Every single thing that we humans can possibly grieve entered the world because of that first sin. Our world is forever fallen, in this life.
So what kind of reaction should we have to all of this heartache? All these new realities that are the exact opposite of what God initially intended for us? Does it make sense for us to say, “Oh, it’s not really that bad.”
No! That reaction makes no sense in the context of why all of this ugliness has now befallen us. It’s the opposite of all the perfection God originally created. The only reaction is to grieve it deeply. This is a fallen world and the hard things in our lives should not be trivialized. Call a spade a spade!
Of course you’re hurting! Of course this is devastating to you! Of course, you struggle to know how to make it to the next day! That’s the full reality of what our trials represent.
So, let me repeat myself. It makes NO sense to address one of your deepest hurts by saying, “It’s not so bad.”
This new perspective tells me that to trivialize our losses and heartaches is to minimize the massive destructive force of sin in this world.

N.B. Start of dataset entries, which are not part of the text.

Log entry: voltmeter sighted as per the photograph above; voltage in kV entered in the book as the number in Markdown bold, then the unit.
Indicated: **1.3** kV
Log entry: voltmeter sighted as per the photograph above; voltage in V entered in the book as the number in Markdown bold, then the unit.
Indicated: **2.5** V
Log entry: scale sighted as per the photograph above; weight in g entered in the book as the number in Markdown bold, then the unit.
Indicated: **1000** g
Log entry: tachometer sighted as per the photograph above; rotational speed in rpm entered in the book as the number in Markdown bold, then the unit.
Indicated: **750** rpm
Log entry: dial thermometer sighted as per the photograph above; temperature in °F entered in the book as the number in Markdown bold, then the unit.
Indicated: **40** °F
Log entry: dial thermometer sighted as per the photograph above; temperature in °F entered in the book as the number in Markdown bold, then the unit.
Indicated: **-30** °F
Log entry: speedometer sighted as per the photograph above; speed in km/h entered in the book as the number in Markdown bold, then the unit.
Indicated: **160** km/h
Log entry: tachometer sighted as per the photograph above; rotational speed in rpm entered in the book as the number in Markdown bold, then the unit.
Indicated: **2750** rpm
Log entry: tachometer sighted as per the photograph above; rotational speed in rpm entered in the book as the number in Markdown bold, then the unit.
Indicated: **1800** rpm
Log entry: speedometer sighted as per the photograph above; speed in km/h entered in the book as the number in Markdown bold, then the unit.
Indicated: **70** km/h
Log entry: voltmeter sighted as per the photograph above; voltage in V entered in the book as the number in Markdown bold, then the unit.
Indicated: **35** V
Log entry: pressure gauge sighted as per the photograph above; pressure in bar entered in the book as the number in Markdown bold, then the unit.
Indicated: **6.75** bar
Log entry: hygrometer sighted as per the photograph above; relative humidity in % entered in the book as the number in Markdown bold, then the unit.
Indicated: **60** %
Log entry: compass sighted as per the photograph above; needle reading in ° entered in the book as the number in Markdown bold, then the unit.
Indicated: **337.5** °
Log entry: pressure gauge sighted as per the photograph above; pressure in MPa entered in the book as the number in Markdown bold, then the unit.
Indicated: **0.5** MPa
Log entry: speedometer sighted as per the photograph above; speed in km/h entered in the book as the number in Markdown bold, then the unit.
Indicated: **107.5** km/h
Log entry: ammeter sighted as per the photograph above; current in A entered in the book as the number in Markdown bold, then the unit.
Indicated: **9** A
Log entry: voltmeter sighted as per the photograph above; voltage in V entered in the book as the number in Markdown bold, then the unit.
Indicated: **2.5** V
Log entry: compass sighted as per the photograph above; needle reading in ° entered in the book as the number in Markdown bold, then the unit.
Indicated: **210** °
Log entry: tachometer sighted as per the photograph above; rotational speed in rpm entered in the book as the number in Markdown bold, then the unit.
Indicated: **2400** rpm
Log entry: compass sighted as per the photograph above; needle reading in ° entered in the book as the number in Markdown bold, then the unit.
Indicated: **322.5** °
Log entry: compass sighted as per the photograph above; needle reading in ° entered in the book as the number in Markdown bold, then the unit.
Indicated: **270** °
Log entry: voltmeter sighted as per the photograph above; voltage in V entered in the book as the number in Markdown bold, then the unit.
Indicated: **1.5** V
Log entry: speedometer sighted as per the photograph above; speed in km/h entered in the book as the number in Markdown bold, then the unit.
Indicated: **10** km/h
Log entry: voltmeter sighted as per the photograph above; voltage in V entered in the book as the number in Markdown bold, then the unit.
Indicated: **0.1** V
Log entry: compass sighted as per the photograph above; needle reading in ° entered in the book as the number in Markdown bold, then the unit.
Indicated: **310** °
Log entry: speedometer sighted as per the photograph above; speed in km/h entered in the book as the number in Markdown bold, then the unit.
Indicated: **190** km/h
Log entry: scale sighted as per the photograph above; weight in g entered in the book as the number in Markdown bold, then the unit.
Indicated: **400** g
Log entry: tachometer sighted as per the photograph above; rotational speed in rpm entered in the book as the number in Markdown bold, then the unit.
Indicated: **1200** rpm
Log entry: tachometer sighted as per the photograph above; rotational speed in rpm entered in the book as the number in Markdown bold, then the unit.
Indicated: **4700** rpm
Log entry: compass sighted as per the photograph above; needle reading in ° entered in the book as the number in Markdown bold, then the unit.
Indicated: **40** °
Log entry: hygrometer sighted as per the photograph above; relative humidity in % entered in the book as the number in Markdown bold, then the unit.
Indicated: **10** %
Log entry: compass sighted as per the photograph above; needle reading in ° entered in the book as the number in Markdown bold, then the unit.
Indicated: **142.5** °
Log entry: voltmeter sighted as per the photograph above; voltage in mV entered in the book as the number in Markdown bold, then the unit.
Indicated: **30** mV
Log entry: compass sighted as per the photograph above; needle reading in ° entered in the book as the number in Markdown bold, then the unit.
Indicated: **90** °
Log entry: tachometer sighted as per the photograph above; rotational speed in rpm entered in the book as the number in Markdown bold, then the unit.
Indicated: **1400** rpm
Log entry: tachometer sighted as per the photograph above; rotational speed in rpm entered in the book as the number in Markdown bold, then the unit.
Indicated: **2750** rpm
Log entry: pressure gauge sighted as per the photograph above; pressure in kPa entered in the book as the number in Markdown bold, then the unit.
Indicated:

And indirectly, to minimize the goodness and perfection of God’s original plan.
Now, before you all accuse me of being a Debbie Downer (sorry to my Debbie friends…), let me acknowledge that living in the dark reality of this grief 100% of the time is also not what God wants for us.
Just last week, I addressed all the amazing things that God accomplishes through our trials. Check it out here, if you missed it. That is also an essential element of our grief process. Knowing that God walks through your trials with you – and he will bring something good from it. This is God’s, “Take that!” to Satan who wants to crush us through our trials. His desire is for our destruction. Praise God that he ordains those trials for his holy purposes.
But today’s post is to assure that the full reality of what our heartaches represent doesn’t get lost behind our desires to see God’s hand through them. BOTH are true. Don’t miss the full effects of each.
The devastation of your loss is real.
God’s presence in your life through that loss is real.
Seek the balance that comes from understanding both realities. I believe it’s the only honest and healthy way to address grief in this fallen world, while relying fully on the healing and hope we have in Jesus.
I have said these things to you, that in me you may have peace.
In the world you will have tribulation. But take heart; I have overcome the world.